● REQUIREMENT: In the entries below, find the line with "Rendered at 2001 by 1125 pixels." and the line with "Document page, 1500x1125 pixels.". Return those two lines and all lines between them, exactly.

(Stored data entries)
^^^^^^^^^^^^^^^^

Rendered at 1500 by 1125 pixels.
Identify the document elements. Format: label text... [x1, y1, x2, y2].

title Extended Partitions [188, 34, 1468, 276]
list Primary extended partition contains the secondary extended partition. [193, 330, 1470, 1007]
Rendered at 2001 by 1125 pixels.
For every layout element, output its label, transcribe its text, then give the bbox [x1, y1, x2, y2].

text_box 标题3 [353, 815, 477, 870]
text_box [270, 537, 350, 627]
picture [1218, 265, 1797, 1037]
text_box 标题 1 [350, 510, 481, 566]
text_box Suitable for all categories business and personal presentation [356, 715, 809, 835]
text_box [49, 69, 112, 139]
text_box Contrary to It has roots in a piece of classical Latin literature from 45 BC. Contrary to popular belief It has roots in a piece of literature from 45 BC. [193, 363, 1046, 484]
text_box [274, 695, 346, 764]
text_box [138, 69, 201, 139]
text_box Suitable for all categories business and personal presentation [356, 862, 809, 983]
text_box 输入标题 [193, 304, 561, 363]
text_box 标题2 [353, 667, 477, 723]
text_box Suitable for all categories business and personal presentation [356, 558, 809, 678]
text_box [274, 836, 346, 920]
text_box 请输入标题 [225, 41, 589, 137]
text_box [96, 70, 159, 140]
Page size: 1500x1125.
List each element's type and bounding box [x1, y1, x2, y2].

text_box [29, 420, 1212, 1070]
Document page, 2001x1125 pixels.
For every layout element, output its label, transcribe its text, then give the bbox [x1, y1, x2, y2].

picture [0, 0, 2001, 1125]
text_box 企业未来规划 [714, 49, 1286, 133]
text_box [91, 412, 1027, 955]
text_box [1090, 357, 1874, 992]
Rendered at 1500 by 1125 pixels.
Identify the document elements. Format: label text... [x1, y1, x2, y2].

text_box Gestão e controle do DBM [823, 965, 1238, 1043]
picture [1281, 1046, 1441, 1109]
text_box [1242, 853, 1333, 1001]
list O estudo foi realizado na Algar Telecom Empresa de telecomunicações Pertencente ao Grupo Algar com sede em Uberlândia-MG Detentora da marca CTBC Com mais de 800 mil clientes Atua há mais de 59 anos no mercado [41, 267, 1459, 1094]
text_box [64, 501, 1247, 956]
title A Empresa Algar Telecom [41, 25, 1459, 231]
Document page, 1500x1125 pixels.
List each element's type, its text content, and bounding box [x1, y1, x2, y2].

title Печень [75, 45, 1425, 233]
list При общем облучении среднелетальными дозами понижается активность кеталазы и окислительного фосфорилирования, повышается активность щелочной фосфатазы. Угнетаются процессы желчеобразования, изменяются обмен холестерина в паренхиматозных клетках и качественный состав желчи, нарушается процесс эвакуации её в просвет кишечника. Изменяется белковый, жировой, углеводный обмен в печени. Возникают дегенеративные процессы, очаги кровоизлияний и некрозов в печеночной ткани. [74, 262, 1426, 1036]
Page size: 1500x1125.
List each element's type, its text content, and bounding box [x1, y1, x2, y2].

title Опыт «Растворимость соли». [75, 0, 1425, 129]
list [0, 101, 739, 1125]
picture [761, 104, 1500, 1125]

^^^^^^^^^^^^^^^^

● TASK SOLUTION:
Rendered at 2001 by 1125 pixels.
For every layout element, output its label, transcribe its text, then give the bbox [x1, y1, x2, y2].

text_box 标题3 [353, 815, 477, 870]
text_box [270, 537, 350, 627]
picture [1218, 265, 1797, 1037]
text_box 标题 1 [350, 510, 481, 566]
text_box Suitable for all categories business and personal presentation [356, 715, 809, 835]
text_box [49, 69, 112, 139]
text_box Contrary to It has roots in a piece of classical Latin literature from 45 BC. Contrary to popular belief It has roots in a piece of literature from 45 BC. [193, 363, 1046, 484]
text_box [274, 695, 346, 764]
text_box [138, 69, 201, 139]
text_box Suitable for all categories business and personal presentation [356, 862, 809, 983]
text_box 输入标题 [193, 304, 561, 363]
text_box 标题2 [353, 667, 477, 723]
text_box Suitable for all categories business and personal presentation [356, 558, 809, 678]
text_box [274, 836, 346, 920]
text_box 请输入标题 [225, 41, 589, 137]
text_box [96, 70, 159, 140]
Page size: 1500x1125.
List each element's type and bounding box [x1, y1, x2, y2].

text_box [29, 420, 1212, 1070]
Document page, 2001x1125 pixels.
For every layout element, output its label, transcribe its text, then give the bbox [x1, y1, x2, y2].

picture [0, 0, 2001, 1125]
text_box 企业未来规划 [714, 49, 1286, 133]
text_box [91, 412, 1027, 955]
text_box [1090, 357, 1874, 992]
Rendered at 1500 by 1125 pixels.
Identify the document elements. Format: label text... [x1, y1, x2, y2].

text_box Gestão e controle do DBM [823, 965, 1238, 1043]
picture [1281, 1046, 1441, 1109]
text_box [1242, 853, 1333, 1001]
list O estudo foi realizado na Algar Telecom Empresa de telecomunicações Pertencente ao Grupo Algar com sede em Uberlândia-MG Detentora da marca CTBC Com mais de 800 mil clientes Atua há mais de 59 anos no mercado [41, 267, 1459, 1094]
text_box [64, 501, 1247, 956]
title A Empresa Algar Telecom [41, 25, 1459, 231]
Document page, 1500x1125 pixels.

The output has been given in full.